In transitioning from Spanish to American rule, Puerto Rico lost a great deal of the already limited autonomy it had secured under the 1897 Autonomous Charter of Spain. This lost autonomy, written into the Organic Act of 1900, was almost immediately reflected in a forced shift in the Puerto Rican economy: a once diverse, largely self-sufficient subsistence-based economy that relied on tobacco, cattle, coffee, and sugar almost overnight became singularly centered around sugar cane exports—with 60% of this industry controlled by mainland American owners.

Meanwhile, the citizenship status of Puerto Ricans was in limbo with little regard for the impacts this had on Puerto Ricans—both on and off the island. The Treaty of Paris specifically retained Spanish citizenship and rights for ”natives of the [Iberian] Peninsula residing in the territory.” But for the indigenous “native inhabitants” of the territory “civil rights and political status” were automatically stripped, to be decided on by the U.S. Congress at a later, unidentified date. In this way that the same racial and ethnic biases that segregated rights between Spaniards and indigenous Puerto Ricans and those with African heritage also shaped U.S. legal concepts of citizenship, fueling the  selective application of U.S. Constitutional protections based on theories of colonialism and territorial expansion. The political status of Puerto Rico and its inhabitants played out in a set of cases decided just after the turn of the century known as the Insular Cases; the first of which began with the surface question of Congress’s power to tax the unincorporated territory differently than the rest of the states (as carried out by the Foraker Act) despite the Uniformity Clause of the Constitution. This series of cases concluded that, with Congress’s ratification of the Treaty of Paris, Puerto Rico became a territory of the United States and entirely subject to the legislative authority of Congress. Following this reasoning, U.S. courts concluded that Puerto Rico could not be considered a foreign nation subject to import tariffs on goods shipped to the mainland—a decision that clearly benefited mainland Americans—both as consumers and as majority controllers of the island’s new biggest export: sugar cane.

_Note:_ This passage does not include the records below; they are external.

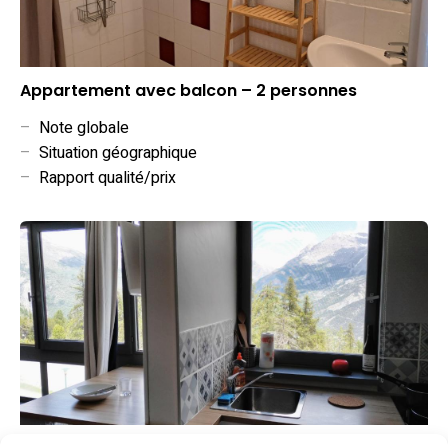
Appartement avec balcon – 2 personnes
–
Note globale
–
Situation géographique
–
Rapport qualité/prix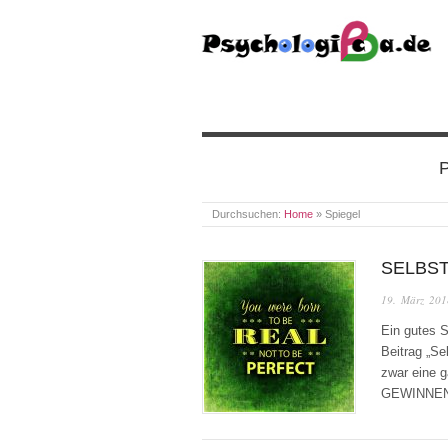
PSYCHOLOGICA
P
Durchsuchen:
Home
»
Spiegel
SELBS
19. März 201
Ein gutes S
Beitrag „Se
zwar eine g
GEWINNEN a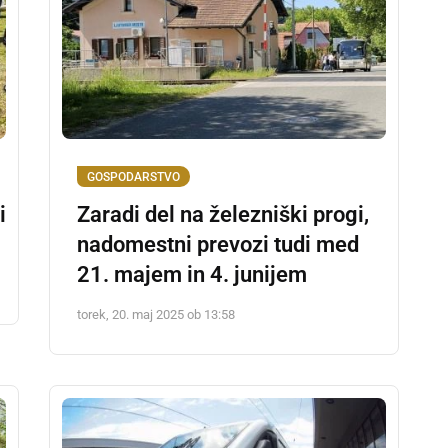
GOSPODARSTVO
i
Zaradi del na železniški progi,
nadomestni prevozi tudi med
21. majem in 4. junijem
torek, 20. maj 2025 ob 13:58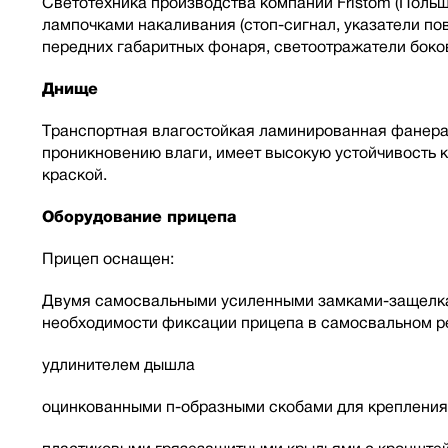
Светотехника производства компании Fristom (Польш
лампочками накаливания (стоп-сигнал, указатели пов
передних габаритных фонаря, светоотражатели боко
Днище
Транспортная влагостойкая ламинированная фанера
проникновению влаги, имеет высокую устойчивость 
краской.
Оборудование прицепа
Прицеп оснащен:
Двумя самосвальными усиленными замками-защелкам
необходимости фиксации прицепа в самосвальном ре
удлинителем дышла
оцинкованными п-образными скобами для крепления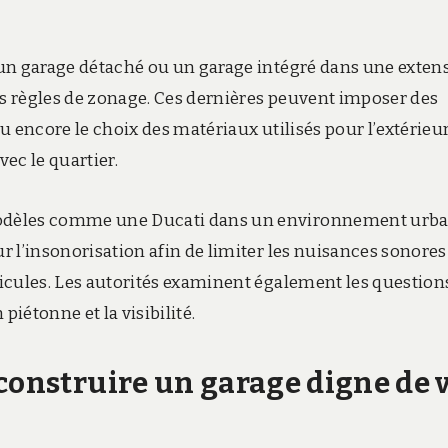
r un garage détaché ou un garage intégré dans une exten
es règles de zonage. Ces dernières peuvent imposer des
ou encore le choix des matériaux utilisés pour l’extérieur
ec le quartier.
 modèles comme une Ducati dans un environnement urba
ur l’insonorisation afin de limiter les nuisances sonores
éhicules. Les autorités examinent également les question
 piétonne et la visibilité.
construire un garage digne de 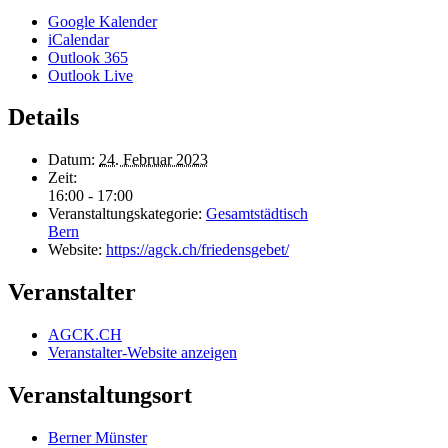
Google Kalender
iCalendar
Outlook 365
Outlook Live
Details
Datum:
24. Februar 2023
Zeit:
16:00 - 17:00
Veranstaltungskategorie:
Gesamtstädtisch
Bern
Website:
https://agck.ch/friedensgebet/
Veranstalter
AGCK.CH
Veranstalter-Website anzeigen
Veranstaltungsort
Berner Münster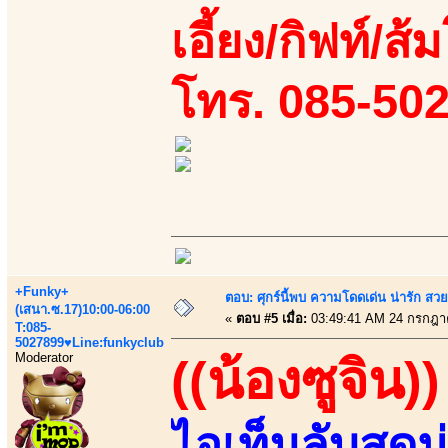
เอี้ยง/กิฟท์/ส้
โทร. 085-50
+Funky+
ตอบ: ศุกร์นี้พบ ความโดดเด่น น่ารัก สว
(เสนา.ซ.17)10:00-06:00
«
ตอบ #5 เมื่อ:
03:49:41 AM 24 กรกฎา
T:085-
5027899♥Line:funkyclub
Moderator
((น้องซูจิน))
ไอเท็มลับสุด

New York City. iStock photo.

However, at the same time, these decisions also made a point to subvert the island’s status by situating it as an unincorporated territory; meaning that since Congress had not taken affirmative steps to “incorporate” the island, but instead merely ratified a treaty to approve its cession, Puerto Rico and its inhabitants were not necessarily entitled to constitutional protections, either. This resulted in de facto second-class status for Puerto Ricans, who had no say in their local government (let alone federal governance), could be taxed separately from the rest of the country, and yet were not considered American citizens who enjoyed constitutional protections. The emerging rhetoric from these cases should ring familiar, since the court that decided this body of cases was almost the identical one that upheld racial segregation under the discredited doctrine of “separate but equal” in Plessy v. Ferguson (1896).

For the pioneros migrating to the mainland during the first decade of 1900, yet another serious ramification of undefined citizenship status was the issue of frequent detainment as “alien immigrants” at entry sites. Despite being under the total and complete authority of the U.S. government, Puerto Ricans initially were required to have a passport to enter the country, with many traveling to New York City detained under the Immigration Act of 1891. It was not until one month before the United States entered World War I that citizenship was granted to all Puerto Ricans under the Jones-Shafroth Act of 1917. Notably, the Jones-Shafroth Act was followed up just two months later with the Selective Service Act of 1917, which extended mandatory conscription to all U.S. citizen males—including newly recognized Puerto Ricans. What is more, conscription also created major labor shortages on the mainland, further prompting a boom in migration, particularly for Puerto Rican women. These stressors were further compounded by two factors: (1) a sharp decline in reinvestment in the cane-based industry that came to a head by 1920  and (2) the 1921 passage of the Emergency Quota Law,  which set a cap on the number of foreign-born persons allowed entry into the nation, namely Southern and Eastern Europeans deemed “undesirable,” on the other. As newly recognized U.S. citizens not subject to immigration quotas, Puerto Ricans became an accessible labor pool to draw from, spurring yet another migration boom by the middle of the century.

The denial of even second-class citizenship to Puerto Ricans for two decades until U.S. entry into World War I generated a need for conscripts—some might argue “cannon fodder”—based on policy decisions heavily influenced by racism. Beyond this need for deployable American forces, the war also spurred more Puerto Rican migration to the mainland, where they encountered systems and structures that were stacked against them and provided new opportunity for exploitation.